-- Opening Marker --
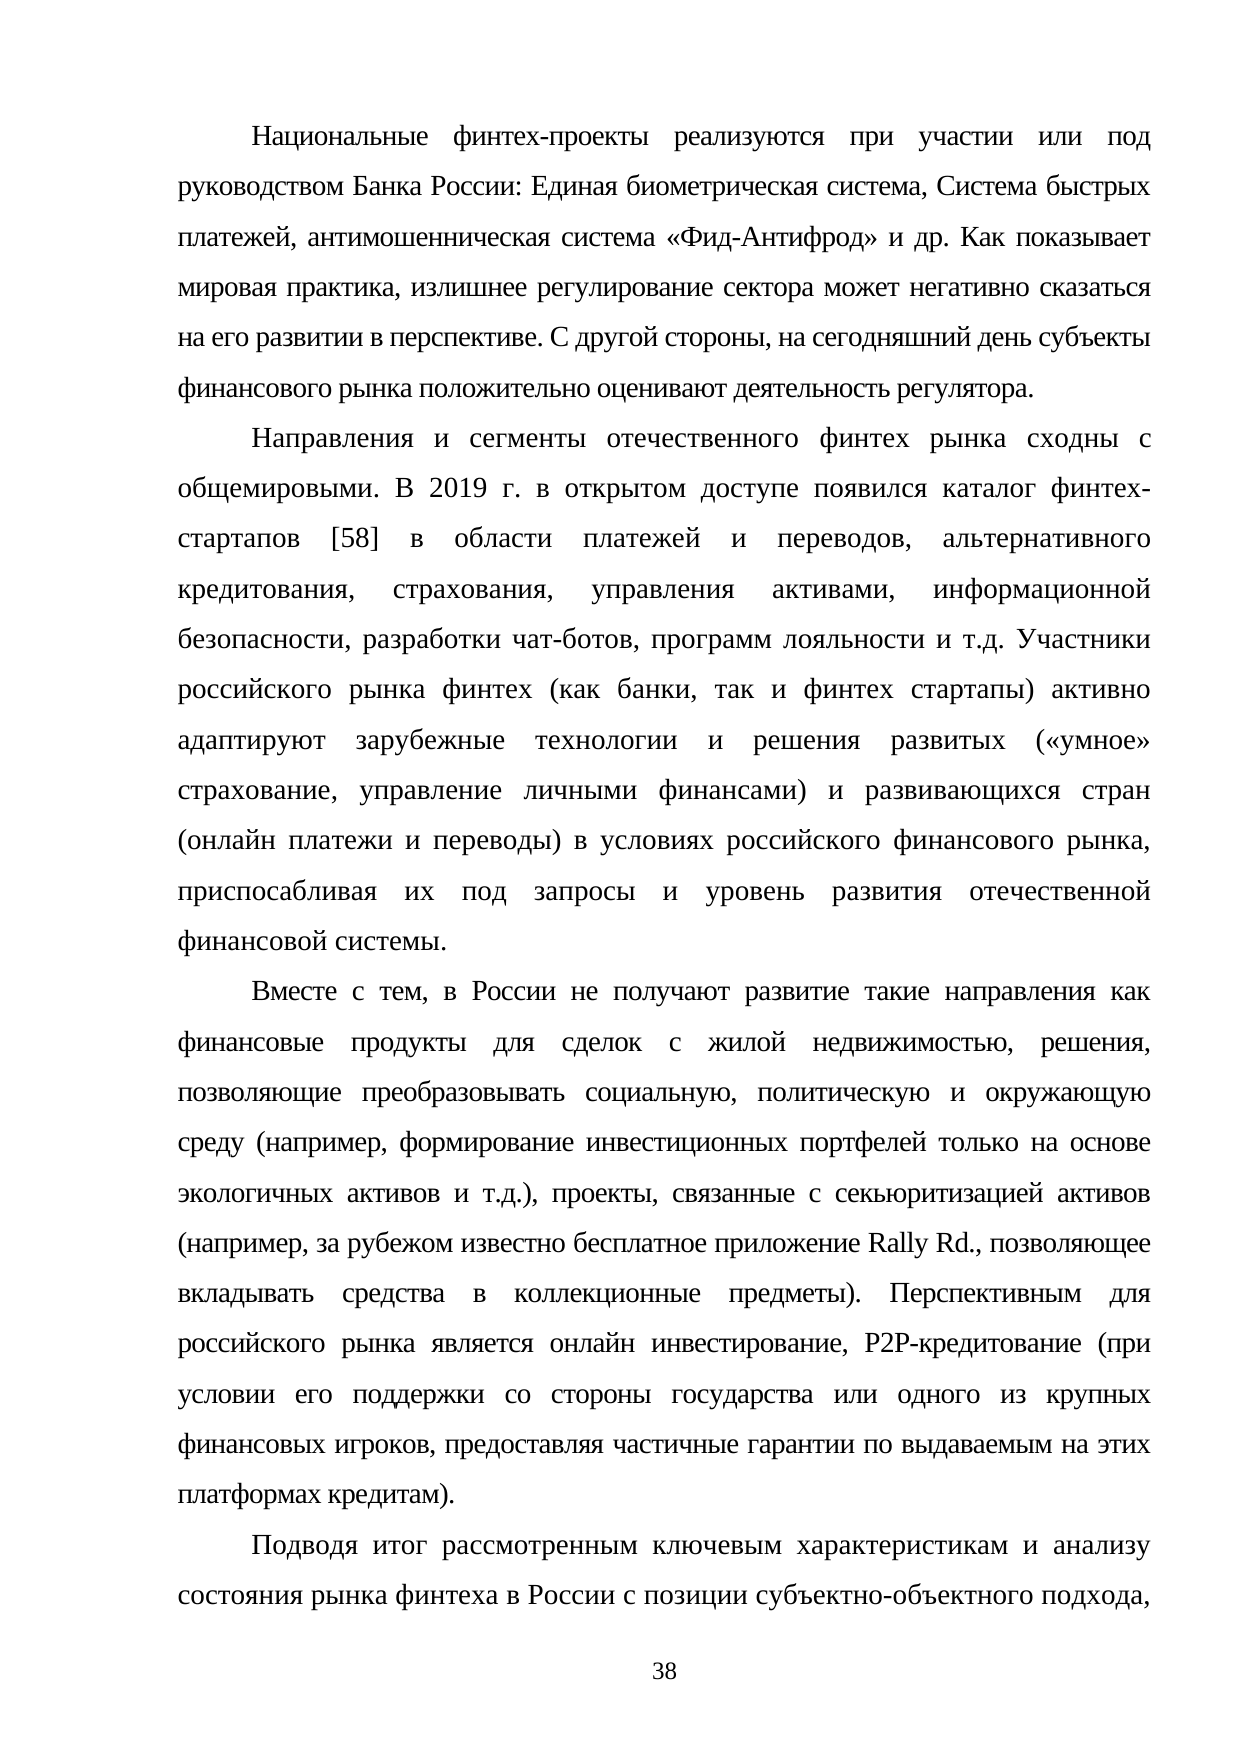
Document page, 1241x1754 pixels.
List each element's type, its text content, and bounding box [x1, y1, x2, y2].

text Вместе с тем, в России не получают развитие такие направления как финансовые продукты для сделок с жилой недвижимостью, решения, позволяющие преобразовывать социальную, политическую и окружающую среду (например, формирование инвестиционных портфелей только на основе экологичных активов и т.д.), проекты, связанные с секьюритизацией активов (например, за рубежом известно бесплатное приложение Rally Rd., позволяющее вкладывать средства в коллекционные предметы). Перспективным для российского рынка является онлайн инвестирование, P2P-кредитование (при условии его поддержки со стороны государства или одного из крупных финансовых игроков, предоставляя частичные гарантии по выдаваемым на этих платформах кредитам). [177, 973, 1152, 1510]
text Направления и сегменты отечественного финтех рынка сходны с общемировыми. В 2019 г. в открытом доступе появился каталог финтех-стартапов [58] в области платежей и переводов, альтернативного кредитования, страхования, управления активами, информационной безопасности, разработки чат-ботов, программ лояльности и т.д. Участники российского рынка финтех (как банки, так и финтех стартапы) активно адаптируют зарубежные технологии и решения развитых («умное» страхование, управление личными финансами) и развивающихся стран (онлайн платежи и переводы) в условиях российского финансового рынка, приспосабливая их под запросы и уровень развития отечественной финансовой системы. [177, 420, 1152, 957]
text Национальные финтех-проекты реализуются при участии или под руководством Банка России: Единая биометрическая система, Система быстрых платежей, антимошенническая система «Фид-Антифрод» и др. Как показывает мировая практика, излишнее регулирование сектора может негативно сказаться на его развитии в перспективе. С другой стороны, на сегодняшний день субъекты финансового рынка положительно оценивают деятельность регулятора. [177, 118, 1152, 403]
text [177, 1527, 1152, 1611]
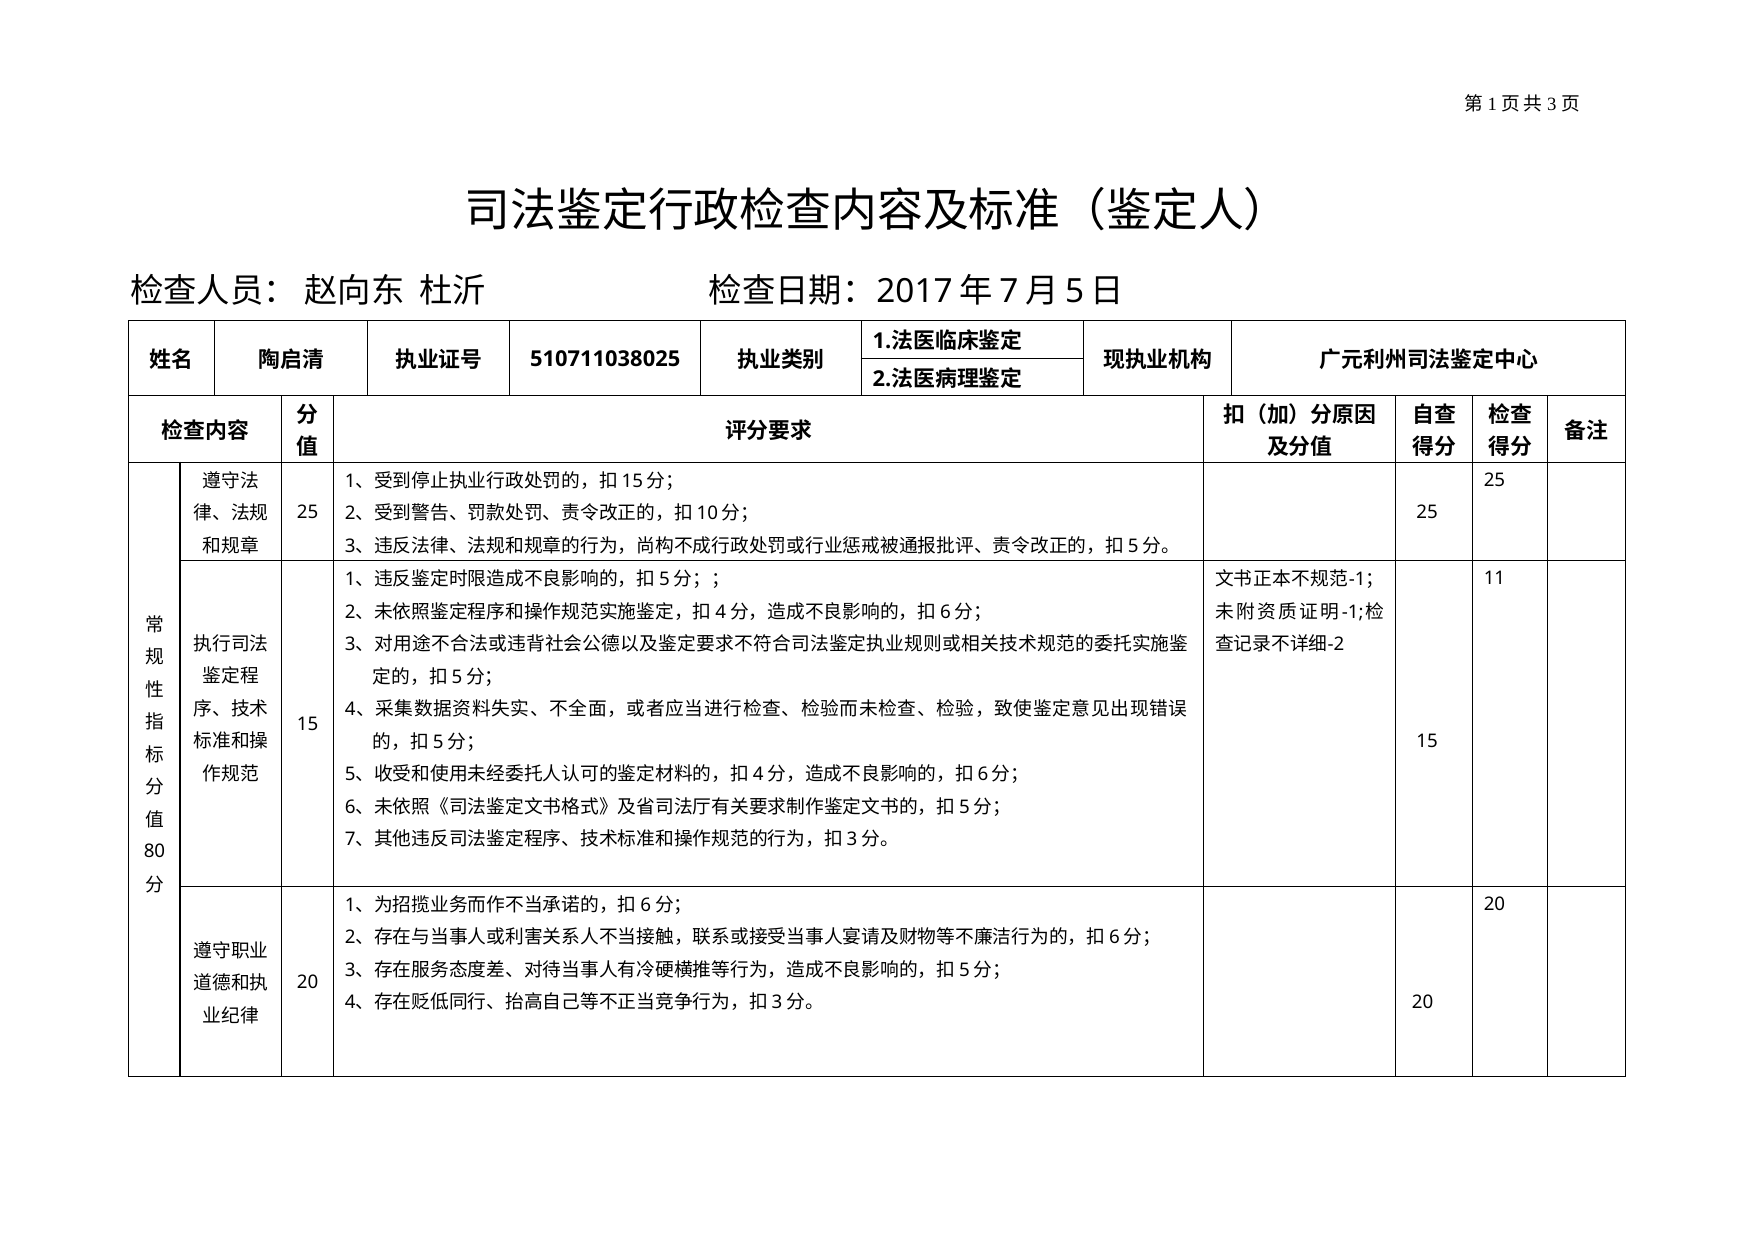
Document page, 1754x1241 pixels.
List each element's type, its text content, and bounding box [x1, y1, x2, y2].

table_cell 评分要求 [334, 396, 1203, 462]
table_cell 文书正本不规范-1；未附资质证明-1;检查记录不详细-2 [1204, 561, 1395, 886]
table_cell 15 [1396, 561, 1472, 886]
table_header 1.法医临床鉴定 [862, 321, 1083, 358]
table_cell 1、受到停止执业行政处罚的，扣15分； 2、受到警告、罚款处罚、责令改正的，扣10分； 3、违反法律、法规和规章的行为，尚构不成行政处罚或行业惩戒被通报批评、责令改正的，扣5分。 [334, 463, 1203, 560]
table_cell 遵守职业道德和执业纪律 [181, 887, 281, 1076]
table_cell 执行司法鉴定程序、技术标准和操作规范 [181, 561, 281, 886]
table_cell 15 [282, 561, 333, 886]
table_cell 20 [1396, 887, 1472, 1076]
table_header 510711038025 [510, 321, 700, 395]
table_cell 检查得分 [1473, 396, 1547, 462]
table_cell [1548, 561, 1625, 886]
table_header 执业证号 [368, 321, 509, 395]
table_cell 11 [1473, 561, 1547, 886]
table_header 现执业机构 [1084, 321, 1231, 395]
table_cell 1、违反鉴定时限造成不良影响的，扣5分；； 2、未依照鉴定程序和操作规范实施鉴定，扣4分，造成不良影响的，扣6分； 3、对用途不合法或违背社会公德以及鉴定要求不符合司法鉴定执业规则或相关技术规范的委托实施鉴定的，扣5分； 4、采集数据资料失实、不全面，或者应当进行检查、检验而未检查、检验，致使鉴定意见出现错误的，扣5分； 5、收受和使用未经委托人认可的鉴定材料的，扣4分，造成不良影响的，扣6分； 6、未依照《司法鉴定文书格式》及省司法厅有关要求制作鉴定文书的，扣5分； 7、其他违反司法鉴定程序、技术标准和操作规范的行为，扣3分。 [334, 561, 1203, 886]
table_cell 检查内容 [129, 396, 281, 462]
table_cell 25 [1396, 463, 1472, 560]
table_header 执业类别 [701, 321, 861, 395]
table_cell [1548, 463, 1625, 560]
table_header 陶启清 [215, 321, 367, 395]
table_cell [1204, 463, 1395, 560]
table_cell [1548, 887, 1625, 1076]
table_cell [1204, 887, 1395, 1076]
table_cell 25 [1473, 463, 1547, 560]
text 检查人员： 赵向东 杜沂 检查日期：2017年7月5日 [130, 255, 1624, 320]
table_cell 25 [282, 463, 333, 560]
text 司法鉴定行政检查内容及标准（鉴定人） [130, 158, 1624, 255]
table_cell 扣（加）分原因及分值 [1204, 396, 1395, 462]
table_cell 分值 [282, 396, 333, 462]
table_cell 1、为招揽业务而作不当承诺的，扣6分； 2、存在与当事人或利害关系人不当接触，联系或接受当事人宴请及财物等不廉洁行为的，扣6分； 3、存在服务态度差、对待当事人有冷硬横推等行为，造成不良影响的，扣5分； 4、存在贬低同行、抬高自己等不正当竞争行为，扣3分。 [334, 887, 1203, 1076]
table_cell 常规性指标分值80分 [129, 463, 179, 1076]
table_cell 20 [282, 887, 333, 1076]
table_cell 20 [1473, 887, 1547, 1076]
table_header 姓名 [129, 321, 214, 395]
table_cell 备注 [1548, 396, 1625, 462]
table_cell 自查得分 [1396, 396, 1472, 462]
table_cell 2.法医病理鉴定 [862, 359, 1083, 395]
table_cell 遵守法律、法规和规章 [181, 463, 281, 560]
table_header 广元利州司法鉴定中心 [1232, 321, 1625, 395]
-- Closing Marker --
» TO DO: Exact copy, pictures excluded: from the line with "text [177, 1527, 1152, 1611]" up to and including the line with "Document page, 1754x1241 pixels." in the data above.

» YOUR SOLUTION:
text [177, 1527, 1152, 1611]
Document page, 1754x1241 pixels.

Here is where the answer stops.